Se necesitan dos años para aprender a hablar y sesenta para callarse.

martes, 11 de marzo de 2008

Cuernos

Desde que mis recuerdos alcanzan, les he tenido miedo físico a los animales provistos de esas defensas. Y no es que en el pueblo hubiera ganado vacuno, excepto una vaca lechera estabulada, pero nos transmitíamos de unos a otros ese miedo que, a veces, se convertía en pánico.
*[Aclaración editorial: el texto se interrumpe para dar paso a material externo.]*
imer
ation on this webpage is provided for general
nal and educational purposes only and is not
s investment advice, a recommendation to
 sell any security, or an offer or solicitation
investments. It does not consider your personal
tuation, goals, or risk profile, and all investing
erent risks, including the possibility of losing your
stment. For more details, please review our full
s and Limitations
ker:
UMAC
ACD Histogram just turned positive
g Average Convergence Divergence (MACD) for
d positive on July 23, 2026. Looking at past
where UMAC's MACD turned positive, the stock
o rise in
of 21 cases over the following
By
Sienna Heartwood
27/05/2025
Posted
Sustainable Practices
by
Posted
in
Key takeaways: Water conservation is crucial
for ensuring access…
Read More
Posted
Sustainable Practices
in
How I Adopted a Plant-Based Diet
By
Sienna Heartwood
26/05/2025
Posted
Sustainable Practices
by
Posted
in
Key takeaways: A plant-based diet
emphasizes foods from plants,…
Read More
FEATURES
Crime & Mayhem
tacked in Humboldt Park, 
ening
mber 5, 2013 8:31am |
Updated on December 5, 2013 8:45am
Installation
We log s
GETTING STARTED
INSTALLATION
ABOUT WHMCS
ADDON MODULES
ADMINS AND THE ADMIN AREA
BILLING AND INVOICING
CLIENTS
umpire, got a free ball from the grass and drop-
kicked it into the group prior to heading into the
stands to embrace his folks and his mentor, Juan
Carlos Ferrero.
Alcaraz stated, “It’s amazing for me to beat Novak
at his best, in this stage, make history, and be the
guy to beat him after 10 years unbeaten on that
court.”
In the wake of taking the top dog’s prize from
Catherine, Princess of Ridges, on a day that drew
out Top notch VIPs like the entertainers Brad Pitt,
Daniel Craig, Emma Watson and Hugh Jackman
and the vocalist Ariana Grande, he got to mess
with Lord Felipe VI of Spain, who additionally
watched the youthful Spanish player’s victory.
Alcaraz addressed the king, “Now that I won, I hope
Así, una vez, en no sé que pueblo del Jiloca, se habían escapado unos toros. Pues a pesar de no existir medios de comunicación como ahora, mi madre se enteró. Y cada vez que salíamos al campo, creo era el tiempo de los azafranes, veía toros por todas partes. Exagerao, ya lo sé. Pero sí temía verlos en cualquier momento, que casi era lo mismo. Y esto, me llegaba.

Existía una cabaña de unas 500 cabras. Con sus boques. Estos, al ser de todos, no eran de nadie. Y a pesar de que no atacaran o toparan casi nunca, aunque podían hacerlo y lo hicieran con la abuela de mi amigo Pedro Manuel, los críos les temíamos. Si por un casual nos los encontrábamos al doblar cualquier esquina, salíamos de estampida o nos subíamos a la pared más cercana o buscábamos cualquier refugio en el que güarecernos.
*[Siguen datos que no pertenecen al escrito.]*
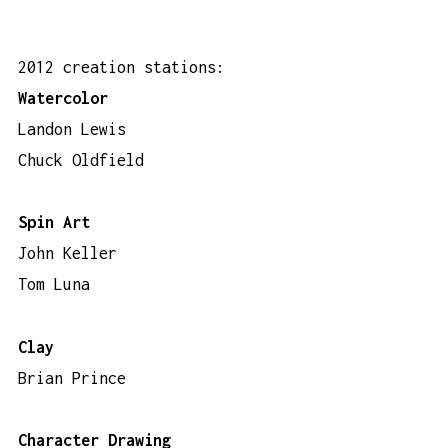
2012 creation stations:
Watercolor
Landon Lewis
Chuck Oldfield
Spin Art
John Keller
Tom Luna
Clay
Brian Prince
Character Drawing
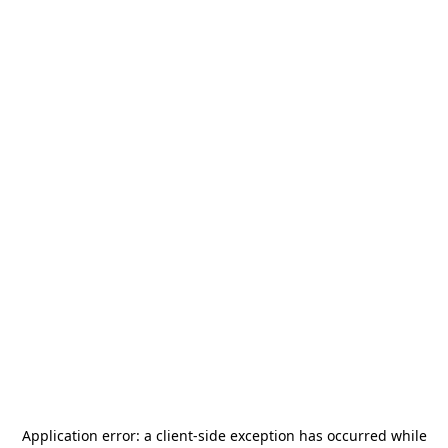
Application error: a
client
-side exception has occurred while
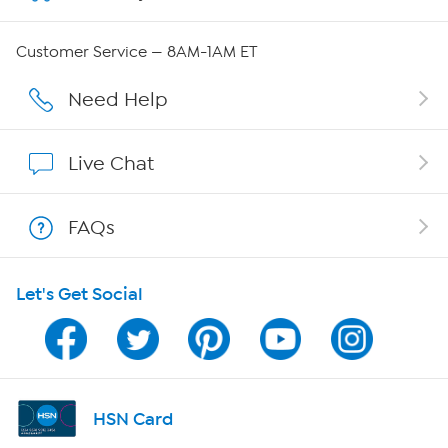
Careers
Customer Service — 8AM-1AM ET
Affiliate Program
Need Help
Show Hosts
Live Chat
Shop With HSN
FAQs
HSN on Mobile
Let's Get Social
Program Guide
Channel Finder
Shop By Remote
HSN Card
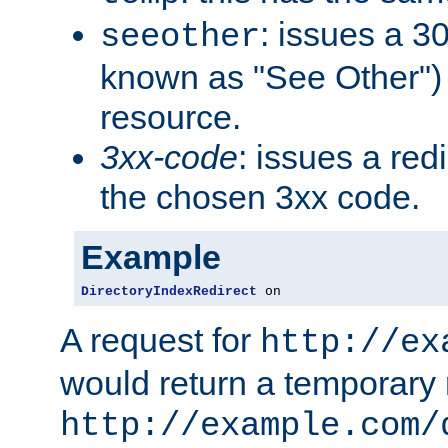
: issues a 30
seeother
known as "See Other") 
resource.
3xx-code
: issues a red
the chosen 3xx code.
Example
DirectoryIndexRedirect
 on
A request for
http://ex
would return a temporary r
http://example.com/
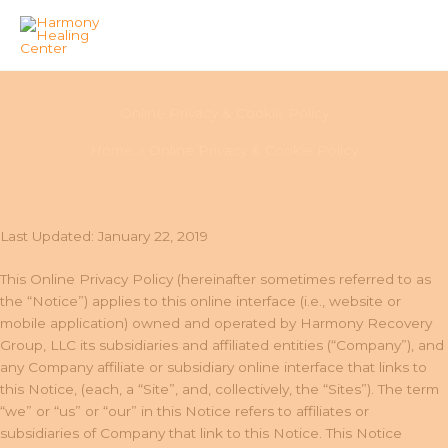
Skip
to
Online Privacy & Cookie Policy
content
Home
Online Privacy & Cookie Policy
Last Updated: January 22, 2019
This Online Privacy Policy (hereinafter sometimes referred to as
the “Notice”) applies to this online interface (i.e., website or
mobile application) owned and operated by Harmony Recovery
Group, LLC its subsidiaries and affiliated entities (“Company”), and
any Company affiliate or subsidiary online interface that links to
this Notice, (each, a “Site”, and, collectively, the “Sites”). The term
“we” or “us” or “our” in this Notice refers to affiliates or
subsidiaries of Company that link to this Notice. This Notice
Mención aparte merece un mardano que tenía mi tío Pedro. Aquel llevaba sangre de toro en las venas. Era temible.

Un día, nos hallábamos en el poyo de la puerta del horno, lugar de reunión oficial para juegos y lo que se terciara. Seguramente pasaba mi tío por allí con el ganado y Joaquín, que también tenía sangre torera, le citó al más inconsciente y audaz estilo suicida y a pelo. ¡Eh! ¡eh!. El bicho, se arrancó calle abajo a toda pastilla hacia él. La cuadrilla, apoyando, al alto del poyo o de la pared que hay al lado. Como en los dibujos animados, bajó soplando y se lo llevó por delante dándole un tozolón digno del mejor vídeo.

No le hizo heridas, pues cuernos no tenía, pero el trompazo recibido sirvió para acrecentar la fama del animal, que nosotros jamás lo volviéramos a intentar y a él, para desistir de sus sueños toreros.